__PROBLEM__.
Scan the listing below. Copy each line that contains "about".

__RECORDS PROVIDED__.
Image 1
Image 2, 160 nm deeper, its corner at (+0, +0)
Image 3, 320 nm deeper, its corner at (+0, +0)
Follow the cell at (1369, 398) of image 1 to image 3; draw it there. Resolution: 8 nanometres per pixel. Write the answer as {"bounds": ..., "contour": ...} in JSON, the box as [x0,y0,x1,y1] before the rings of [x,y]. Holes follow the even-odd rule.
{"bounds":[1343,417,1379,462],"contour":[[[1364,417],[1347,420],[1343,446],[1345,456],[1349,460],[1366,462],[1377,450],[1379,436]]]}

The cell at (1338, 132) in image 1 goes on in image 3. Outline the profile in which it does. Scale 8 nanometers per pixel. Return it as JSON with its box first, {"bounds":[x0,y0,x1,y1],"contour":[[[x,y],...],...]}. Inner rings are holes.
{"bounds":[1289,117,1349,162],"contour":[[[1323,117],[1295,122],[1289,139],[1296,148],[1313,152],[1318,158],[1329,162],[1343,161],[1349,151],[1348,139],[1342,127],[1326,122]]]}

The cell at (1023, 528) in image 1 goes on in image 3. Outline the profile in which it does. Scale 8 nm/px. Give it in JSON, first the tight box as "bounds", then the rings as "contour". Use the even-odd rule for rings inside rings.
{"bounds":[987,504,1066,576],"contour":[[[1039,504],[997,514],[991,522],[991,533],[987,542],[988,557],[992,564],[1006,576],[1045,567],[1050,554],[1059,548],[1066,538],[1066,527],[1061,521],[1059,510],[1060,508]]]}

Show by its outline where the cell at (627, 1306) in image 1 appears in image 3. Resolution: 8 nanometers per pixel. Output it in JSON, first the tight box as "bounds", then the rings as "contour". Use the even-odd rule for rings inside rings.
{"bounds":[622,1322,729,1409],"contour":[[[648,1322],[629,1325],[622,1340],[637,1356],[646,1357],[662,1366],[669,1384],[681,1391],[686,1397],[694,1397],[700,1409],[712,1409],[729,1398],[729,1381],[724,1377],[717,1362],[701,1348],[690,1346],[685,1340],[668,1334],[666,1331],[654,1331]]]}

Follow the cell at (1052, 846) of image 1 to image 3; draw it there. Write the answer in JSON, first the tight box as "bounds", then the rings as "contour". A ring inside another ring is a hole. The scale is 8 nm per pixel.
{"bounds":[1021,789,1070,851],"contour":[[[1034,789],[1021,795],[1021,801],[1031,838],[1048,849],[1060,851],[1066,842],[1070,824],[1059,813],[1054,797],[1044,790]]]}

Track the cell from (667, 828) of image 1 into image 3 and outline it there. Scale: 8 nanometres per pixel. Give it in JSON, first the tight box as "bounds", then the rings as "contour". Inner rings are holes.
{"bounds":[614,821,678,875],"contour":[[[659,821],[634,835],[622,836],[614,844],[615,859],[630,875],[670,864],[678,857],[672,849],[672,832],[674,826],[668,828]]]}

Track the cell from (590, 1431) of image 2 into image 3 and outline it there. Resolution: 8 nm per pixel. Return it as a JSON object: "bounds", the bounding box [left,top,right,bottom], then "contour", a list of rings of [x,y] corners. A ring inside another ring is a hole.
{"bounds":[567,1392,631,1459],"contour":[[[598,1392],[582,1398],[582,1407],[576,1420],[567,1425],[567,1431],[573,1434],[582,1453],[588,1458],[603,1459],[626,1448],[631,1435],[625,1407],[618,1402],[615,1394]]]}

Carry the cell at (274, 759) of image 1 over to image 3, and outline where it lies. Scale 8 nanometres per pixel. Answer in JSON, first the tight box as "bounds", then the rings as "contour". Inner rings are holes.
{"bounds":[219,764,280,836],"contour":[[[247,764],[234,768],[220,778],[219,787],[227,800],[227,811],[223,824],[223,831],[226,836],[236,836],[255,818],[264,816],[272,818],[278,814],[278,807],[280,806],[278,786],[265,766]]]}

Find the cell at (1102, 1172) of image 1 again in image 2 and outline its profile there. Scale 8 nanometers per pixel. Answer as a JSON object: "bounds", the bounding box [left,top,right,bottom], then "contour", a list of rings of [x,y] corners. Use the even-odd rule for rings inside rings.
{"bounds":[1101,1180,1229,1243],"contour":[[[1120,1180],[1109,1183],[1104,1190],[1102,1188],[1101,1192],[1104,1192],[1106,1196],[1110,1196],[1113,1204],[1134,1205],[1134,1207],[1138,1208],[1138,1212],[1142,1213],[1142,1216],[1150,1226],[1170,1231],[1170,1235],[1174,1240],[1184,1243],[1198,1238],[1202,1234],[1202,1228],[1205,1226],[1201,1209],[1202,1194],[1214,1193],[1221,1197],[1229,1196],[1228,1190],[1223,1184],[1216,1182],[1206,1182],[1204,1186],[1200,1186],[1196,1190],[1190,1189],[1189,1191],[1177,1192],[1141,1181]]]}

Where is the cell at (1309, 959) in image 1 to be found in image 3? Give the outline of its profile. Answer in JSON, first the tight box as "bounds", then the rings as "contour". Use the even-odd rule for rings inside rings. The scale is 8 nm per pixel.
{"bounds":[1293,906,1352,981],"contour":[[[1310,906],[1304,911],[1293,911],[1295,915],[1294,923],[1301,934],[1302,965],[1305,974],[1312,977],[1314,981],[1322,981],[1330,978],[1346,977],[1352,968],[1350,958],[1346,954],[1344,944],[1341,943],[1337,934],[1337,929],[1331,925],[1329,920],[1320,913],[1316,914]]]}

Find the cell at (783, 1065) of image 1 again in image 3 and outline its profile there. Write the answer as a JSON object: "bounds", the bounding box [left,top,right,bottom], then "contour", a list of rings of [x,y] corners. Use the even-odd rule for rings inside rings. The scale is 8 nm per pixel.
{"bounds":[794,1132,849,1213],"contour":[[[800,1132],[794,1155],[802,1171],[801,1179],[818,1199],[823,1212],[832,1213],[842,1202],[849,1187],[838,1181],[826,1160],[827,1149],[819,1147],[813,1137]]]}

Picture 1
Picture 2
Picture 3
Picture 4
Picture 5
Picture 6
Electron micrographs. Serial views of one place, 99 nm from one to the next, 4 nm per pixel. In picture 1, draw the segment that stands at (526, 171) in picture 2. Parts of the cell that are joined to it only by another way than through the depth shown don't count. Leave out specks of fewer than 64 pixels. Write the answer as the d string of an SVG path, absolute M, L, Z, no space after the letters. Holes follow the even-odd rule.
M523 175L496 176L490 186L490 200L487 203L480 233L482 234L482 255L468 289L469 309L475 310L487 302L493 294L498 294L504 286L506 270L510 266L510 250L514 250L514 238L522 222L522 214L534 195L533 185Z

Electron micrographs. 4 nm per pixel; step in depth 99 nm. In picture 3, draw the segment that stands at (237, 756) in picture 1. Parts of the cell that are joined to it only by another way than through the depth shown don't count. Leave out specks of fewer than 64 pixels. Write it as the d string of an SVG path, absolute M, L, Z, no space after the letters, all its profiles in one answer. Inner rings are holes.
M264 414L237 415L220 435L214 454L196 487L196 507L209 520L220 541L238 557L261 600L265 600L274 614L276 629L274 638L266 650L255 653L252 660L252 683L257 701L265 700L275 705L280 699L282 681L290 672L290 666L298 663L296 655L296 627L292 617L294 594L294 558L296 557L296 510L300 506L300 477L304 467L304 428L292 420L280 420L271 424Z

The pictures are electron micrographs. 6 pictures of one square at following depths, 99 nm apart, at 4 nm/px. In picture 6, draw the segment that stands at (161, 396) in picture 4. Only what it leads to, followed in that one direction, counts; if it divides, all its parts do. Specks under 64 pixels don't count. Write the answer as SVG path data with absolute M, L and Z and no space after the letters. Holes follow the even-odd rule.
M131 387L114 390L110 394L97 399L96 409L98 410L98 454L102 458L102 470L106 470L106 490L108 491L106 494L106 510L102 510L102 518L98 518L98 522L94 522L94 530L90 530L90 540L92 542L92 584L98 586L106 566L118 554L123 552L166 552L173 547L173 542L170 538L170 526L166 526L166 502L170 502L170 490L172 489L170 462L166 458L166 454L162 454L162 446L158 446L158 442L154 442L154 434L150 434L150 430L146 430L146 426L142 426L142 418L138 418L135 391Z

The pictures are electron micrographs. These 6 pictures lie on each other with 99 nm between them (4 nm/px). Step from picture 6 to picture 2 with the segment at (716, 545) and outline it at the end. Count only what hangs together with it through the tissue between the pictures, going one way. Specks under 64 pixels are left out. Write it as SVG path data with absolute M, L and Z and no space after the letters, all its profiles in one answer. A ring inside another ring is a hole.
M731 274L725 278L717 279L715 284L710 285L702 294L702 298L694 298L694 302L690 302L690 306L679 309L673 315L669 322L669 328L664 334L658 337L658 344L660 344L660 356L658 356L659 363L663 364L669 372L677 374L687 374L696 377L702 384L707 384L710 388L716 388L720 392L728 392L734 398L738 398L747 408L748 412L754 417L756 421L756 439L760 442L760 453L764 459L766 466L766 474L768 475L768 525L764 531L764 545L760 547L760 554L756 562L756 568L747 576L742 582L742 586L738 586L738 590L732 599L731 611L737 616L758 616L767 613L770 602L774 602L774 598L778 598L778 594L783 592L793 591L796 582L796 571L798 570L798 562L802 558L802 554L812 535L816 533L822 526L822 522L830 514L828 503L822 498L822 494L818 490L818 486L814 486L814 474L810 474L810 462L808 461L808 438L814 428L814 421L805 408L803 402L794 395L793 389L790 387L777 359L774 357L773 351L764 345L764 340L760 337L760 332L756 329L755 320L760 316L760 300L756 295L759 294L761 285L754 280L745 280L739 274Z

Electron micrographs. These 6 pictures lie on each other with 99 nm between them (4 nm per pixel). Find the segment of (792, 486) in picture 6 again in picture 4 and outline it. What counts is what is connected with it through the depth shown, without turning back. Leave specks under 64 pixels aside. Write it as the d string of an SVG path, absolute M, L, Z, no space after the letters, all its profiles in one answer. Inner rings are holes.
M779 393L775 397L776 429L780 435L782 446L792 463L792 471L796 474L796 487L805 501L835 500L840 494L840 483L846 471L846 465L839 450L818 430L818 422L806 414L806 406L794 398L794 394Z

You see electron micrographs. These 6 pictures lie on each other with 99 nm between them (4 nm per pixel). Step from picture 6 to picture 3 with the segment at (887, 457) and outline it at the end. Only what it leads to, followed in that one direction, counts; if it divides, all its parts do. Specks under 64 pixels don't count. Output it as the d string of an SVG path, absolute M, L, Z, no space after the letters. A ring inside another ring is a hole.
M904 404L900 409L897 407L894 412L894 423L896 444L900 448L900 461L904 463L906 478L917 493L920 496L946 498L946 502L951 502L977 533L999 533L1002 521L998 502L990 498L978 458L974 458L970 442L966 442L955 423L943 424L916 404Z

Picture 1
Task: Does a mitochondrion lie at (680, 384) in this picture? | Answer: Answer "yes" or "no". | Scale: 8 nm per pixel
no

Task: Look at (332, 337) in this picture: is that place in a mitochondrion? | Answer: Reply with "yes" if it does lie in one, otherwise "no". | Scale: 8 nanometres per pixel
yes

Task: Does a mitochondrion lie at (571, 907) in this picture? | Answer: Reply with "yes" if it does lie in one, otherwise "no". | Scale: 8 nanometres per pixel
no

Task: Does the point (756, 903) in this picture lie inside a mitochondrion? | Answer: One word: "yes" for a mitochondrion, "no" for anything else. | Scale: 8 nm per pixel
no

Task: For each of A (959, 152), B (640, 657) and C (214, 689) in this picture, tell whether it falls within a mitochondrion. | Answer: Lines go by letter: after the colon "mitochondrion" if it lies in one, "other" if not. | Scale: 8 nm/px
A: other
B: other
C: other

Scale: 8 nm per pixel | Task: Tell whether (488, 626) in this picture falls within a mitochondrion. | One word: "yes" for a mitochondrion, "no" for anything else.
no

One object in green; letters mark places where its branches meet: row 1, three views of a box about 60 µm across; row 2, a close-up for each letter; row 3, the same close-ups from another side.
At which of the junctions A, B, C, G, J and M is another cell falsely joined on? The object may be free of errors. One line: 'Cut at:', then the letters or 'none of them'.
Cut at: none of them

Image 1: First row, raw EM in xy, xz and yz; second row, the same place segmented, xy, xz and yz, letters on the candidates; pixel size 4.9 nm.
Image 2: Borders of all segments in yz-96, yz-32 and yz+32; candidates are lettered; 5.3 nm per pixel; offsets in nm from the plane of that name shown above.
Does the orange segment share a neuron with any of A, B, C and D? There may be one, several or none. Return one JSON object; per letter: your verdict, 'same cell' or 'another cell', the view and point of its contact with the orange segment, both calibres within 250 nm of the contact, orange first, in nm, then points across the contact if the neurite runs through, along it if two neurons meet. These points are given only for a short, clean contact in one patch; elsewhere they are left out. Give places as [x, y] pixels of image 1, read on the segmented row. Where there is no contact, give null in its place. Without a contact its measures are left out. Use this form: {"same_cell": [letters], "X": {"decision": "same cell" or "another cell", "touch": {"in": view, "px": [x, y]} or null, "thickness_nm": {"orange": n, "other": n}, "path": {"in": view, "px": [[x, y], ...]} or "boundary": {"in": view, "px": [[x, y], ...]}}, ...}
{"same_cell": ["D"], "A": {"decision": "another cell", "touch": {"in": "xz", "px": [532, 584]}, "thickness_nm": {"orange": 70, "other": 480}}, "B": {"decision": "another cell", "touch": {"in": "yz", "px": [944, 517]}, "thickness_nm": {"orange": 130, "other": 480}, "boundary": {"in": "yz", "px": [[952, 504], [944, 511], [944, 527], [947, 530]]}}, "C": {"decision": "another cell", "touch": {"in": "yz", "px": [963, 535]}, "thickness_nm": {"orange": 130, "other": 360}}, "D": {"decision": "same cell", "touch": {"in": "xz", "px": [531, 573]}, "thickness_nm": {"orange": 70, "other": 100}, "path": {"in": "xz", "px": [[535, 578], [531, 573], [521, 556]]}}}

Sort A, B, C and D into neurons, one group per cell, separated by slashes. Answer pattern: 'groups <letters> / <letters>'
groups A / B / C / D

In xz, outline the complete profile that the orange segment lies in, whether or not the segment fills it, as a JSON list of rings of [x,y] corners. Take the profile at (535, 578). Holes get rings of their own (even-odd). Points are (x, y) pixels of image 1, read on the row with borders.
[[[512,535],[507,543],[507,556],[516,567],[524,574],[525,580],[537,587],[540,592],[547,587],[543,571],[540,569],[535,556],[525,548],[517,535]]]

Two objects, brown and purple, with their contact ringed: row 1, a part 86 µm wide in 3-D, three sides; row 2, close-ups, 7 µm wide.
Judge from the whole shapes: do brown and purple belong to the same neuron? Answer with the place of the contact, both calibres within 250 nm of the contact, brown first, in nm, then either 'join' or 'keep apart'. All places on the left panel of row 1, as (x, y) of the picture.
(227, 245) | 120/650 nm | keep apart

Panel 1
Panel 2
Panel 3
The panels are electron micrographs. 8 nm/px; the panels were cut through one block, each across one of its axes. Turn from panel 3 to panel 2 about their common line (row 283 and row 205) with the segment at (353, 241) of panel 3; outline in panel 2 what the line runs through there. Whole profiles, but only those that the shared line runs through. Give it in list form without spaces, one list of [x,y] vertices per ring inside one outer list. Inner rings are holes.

__YOUR SOLUTION__.
One object in green; letters mark places where its branches meet: row 1, three views of a box about 60 µm across; row 2, a close-up for each letter; row 3, the same close-ups from another side.
The panels are electron micrographs. 8 nm/px; the panels were cut through one block, each across one of its axes. Turn from panel 3 to panel 2 about their common line (row 283 and row 205) with the segment at (353, 241) of panel 3; outline in panel 2 what the line runs through there. Whole profiles, but only those that the shared line runs through. Give it in list form without spaces, one list of [x,y] vertices per ring inside one outer list. Inner rings are holes.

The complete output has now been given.